» **What needs to be done**
Pictures in the records are to be omitted; everything else is copied exactly.

» **Available data**

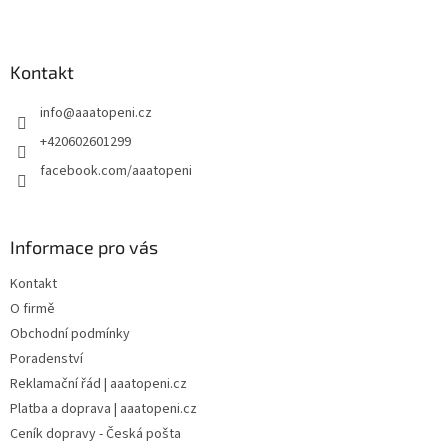
v
Z
a
á
c
á
n
í
p
í
p
a
Kontakt
r
t
v
info
@
aaatopeni.cz
í
k
y
+420602601299
v
facebook.com/aaatopeni
ý
p
i
s
Informace pro vás
u
Kontakt
O firmě
Obchodní podmínky
Poradenství
Reklamační řád | aaatopeni.cz
Platba a doprava | aaatopeni.cz
Ceník dopravy - Česká pošta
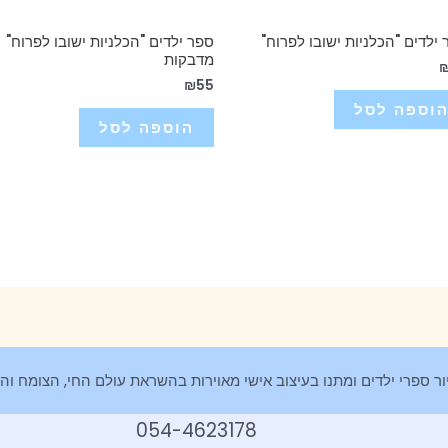
ילדים "הכלניות ישובו לפרוח"
ספר ילדים "הכלניות ישובו לפרוח" 
מדבקות
₪
55
וספה לסל
הוספה לסל
054-4623178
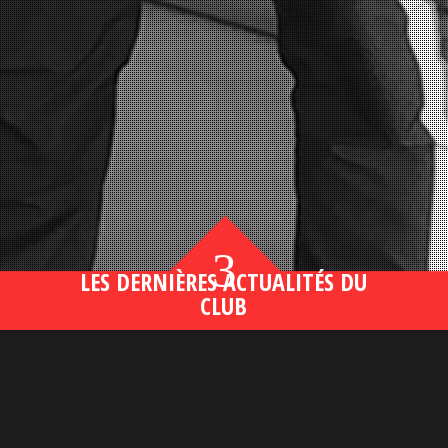
3
LES DERNIÈRES ACTUALITÉS DU
CLUB
Bahsegel yeni adresi190 (2)
lire plus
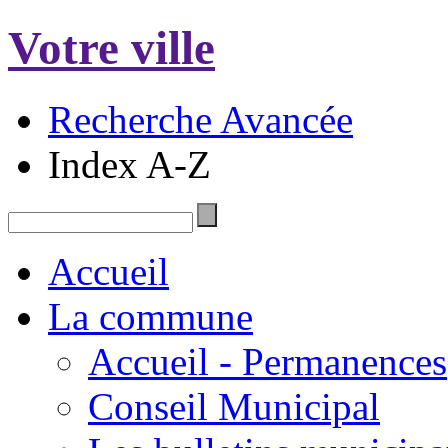
Votre ville
Recherche Avancée
Index A-Z
Accueil
La commune
Accueil - Permanences
Conseil Municipal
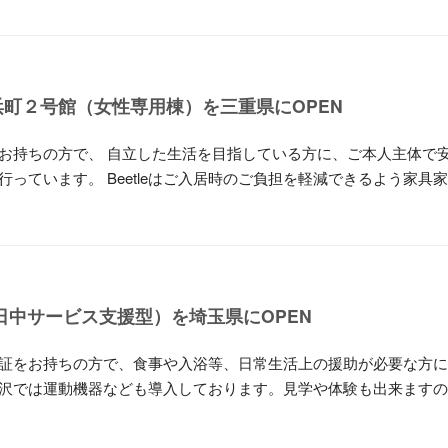
町２号館（女性専用棟）を三重県にOPEN
お持ちの方で、 自立した生活を目指している方に、ご本人主体で
っています。 Beetleはご入居時のご負担を軽減できるよう家具
日中サービス支援型）を埼玉県にOPEN
証をお持ちの方で、食事や入浴等、日常生活上の援助が必要な方に
沢では運動機器なども導入しております。見学や体験も出来ますの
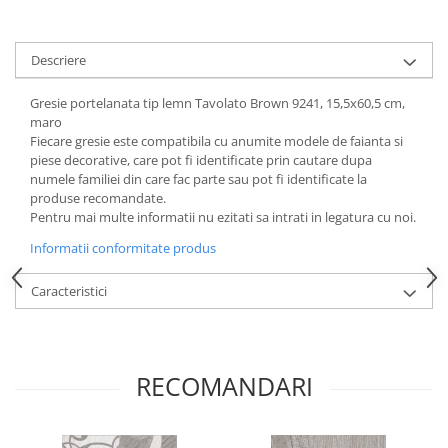
Descriere
Gresie portelanata tip lemn Tavolato Brown 9241, 15,5x60,5 cm,
maro
Fiecare gresie este compatibila cu anumite modele de faianta si
piese decorative, care pot fi identificate prin cautare dupa
numele familiei din care fac parte sau pot fi identificate la
produse recomandate.
Pentru mai multe informatii nu ezitati sa intrati in legatura cu noi.
Informatii conformitate produs
Caracteristici
RECOMANDARI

» **Exercise result**
v
Z
a
á
c
á
n
í
p
í
p
a
Kontakt
r
t
v
info
@
aaatopeni.cz
í
k
y
+420602601299
v
facebook.com/aaatopeni
ý
p
i
s
Informace pro vás
u
Kontakt
O firmě
Obchodní podmínky
Poradenství
Reklamační řád | aaatopeni.cz
Platba a doprava | aaatopeni.cz
Ceník dopravy - Česká pošta
ילדים "הכלניות ישובו לפרוח"
ספר ילדים "הכלניות ישובו לפרוח" 
מדבקות
₪
55
וספה לסל
הוספה לסל
054-4623178
3
LES DERNIÈRES ACTUALITÉS DU
CLUB
Bahsegel yeni adresi190 (2)
lire plus
Votre ville
Recherche Avancée
Index A-Z
Accueil
La commune
Accueil - Permanences
Conseil Municipal
町２号館（女性専用棟）を三重県にOPEN
お持ちの方で、 自立した生活を目指している方に、ご本人主体で
っています。 Beetleはご入居時のご負担を軽減できるよう家具
日中サービス支援型）を埼玉県にOPEN
証をお持ちの方で、食事や入浴等、日常生活上の援助が必要な方に
沢では運動機器なども導入しております。見学や体験も出来ますの
Descriere
Gresie portelanata tip lemn Tavolato Brown 9241, 15,5x60,5 cm,
maro
Fiecare gresie este compatibila cu anumite modele de faianta si
piese decorative, care pot fi identificate prin cautare dupa
numele familiei din care fac parte sau pot fi identificate la
produse recomandate.
Pentru mai multe informatii nu ezitati sa intrati in legatura cu noi.
Informatii conformitate produs
Caracteristici
RECOMANDARI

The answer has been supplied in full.